Hastings College is the only private, liberal arts school competing in the Great Plains Region of the National Intercollegiate Rodeo Association. The College offers rodeo scholarships, and students are responsible for rodeo entry fees and travel expenses and for feeding their animals. Team members use their own pickups and trailers and board their horses at the Adams County Fairgrounds.

The program benefits from superb coaching and a supportive community. Coach Justen Nokes, a McCook, Nebraska native and professional farrier and horse trainer, has led the team part-time since it began in 2008. Justen rodeoed at Southwestern Oklahoma State and qualified for the College National Finals Rodeo in steer wrestling and team roping from 1999 to 2001. After graduation, he rodeoed professionally and claimed several titles.
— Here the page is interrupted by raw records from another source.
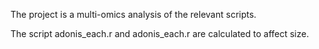 The project is a multi-omics analysis of the relevant scripts.

The script adonis_each.r and adonis_each.r are calculated to affect size.


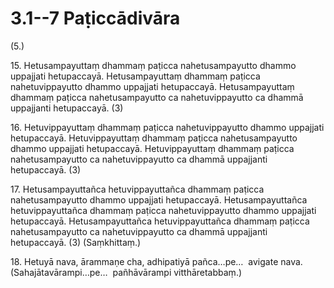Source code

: # 3.1--7 Paṭiccādivāra

(5.)

15\. Hetusampayuttaṃ dhammaṃ paṭicca nahetusampayutto dhammo uppajjati hetupaccayā. Hetusampayuttaṃ dhammaṃ paṭicca nahetuvippayutto dhammo uppajjati hetupaccayā. Hetusampayuttaṃ dhammaṃ paṭicca nahetusampayutto ca nahetuvippayutto ca dhammā uppajjanti hetupaccayā. (3)

16\. Hetuvippayuttaṃ dhammaṃ paṭicca nahetuvippayutto dhammo uppajjati hetupaccayā. Hetuvippayuttaṃ dhammaṃ paṭicca nahetusampayutto dhammo uppajjati hetupaccayā. Hetuvippayuttaṃ dhammaṃ paṭicca nahetusampayutto ca nahetuvippayutto ca dhammā uppajjanti hetupaccayā. (3)

17\. Hetusampayuttañca hetuvippayuttañca dhammaṃ paṭicca nahetusampayutto dhammo uppajjati hetupaccayā. Hetusampayuttañca hetuvippayuttañca dhammaṃ paṭicca nahetuvippayutto dhammo uppajjati hetupaccayā. Hetusampayuttañca hetuvippayuttañca dhammaṃ paṭicca nahetusampayutto ca nahetuvippayutto ca dhammā uppajjanti hetupaccayā. (3) (Saṃkhittaṃ.)

18\. Hetuyā nava, ārammaṇe cha, adhipatiyā pañca…pe…  avigate nava. (Sahajātavārampi…pe…  pañhāvārampi vitthāretabbaṃ.)
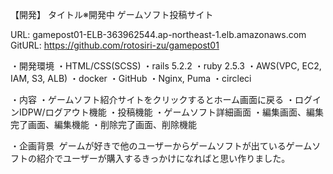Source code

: 【開発】
タイトル※開発中 ゲームソフト投稿サイト

URL: gamepost01-ELB-363962544.ap-northeast-1.elb.amazonaws.com
GitURL: https://github.com/rotosiri-zu/gamepost01

・開発環境
・HTML/CSS(SCSS) 
・rails 5.2.2
・ruby 2.5.3
・AWS(VPC, EC2, IAM, S3, ALB)
・docker
・GitHub
・Nginx, Puma
・circleci

・内容
・ゲームソフト紹介サイトをクリックするとホーム画面に戻る
・ログインIDPW/ログアウト機能
・投稿機能
・ゲームソフト詳細画面
・編集画面、編集完了画面、編集機能
・削除完了画面、削除機能

・企画背景
 ゲームが好きで他のユーザーからゲームソフトが出ているゲームソフトの紹介でユーザーが購入するきっかけになればと思い作りました。

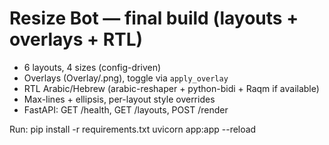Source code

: 
# Resize Bot — final build (layouts + overlays + RTL)

- 6 layouts, 4 sizes (config-driven)
- Overlays (Overlay/<size>.png), toggle via `apply_overlay`
- RTL Arabic/Hebrew (arabic-reshaper + python-bidi + Raqm if available)
- Max-lines + ellipsis, per-layout style overrides
- FastAPI: GET /health, GET /layouts, POST /render

Run:
  pip install -r requirements.txt
  uvicorn app:app --reload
Your gift to the Difference Makers Campaign will strengthen a Rodeo Club that has been remarkably successful despite limited funding and will ensure the long-term sustainability of the program. Funds will be used for the following needs:

  • Scholarships for difference-making rodeo competitors who otherwise could not afford to attend Hastings College, with the goal of increasing the number of rodeo participants from 17 to 30.
  • Travel expenses and rodeo entry fees for competitors.
  • Salary enhancements for coaching staff.
  • Publicity, venue fees, etc., to host a National Intercollegiate Rodeo Association rodeo event at the Adams County Fairgrounds.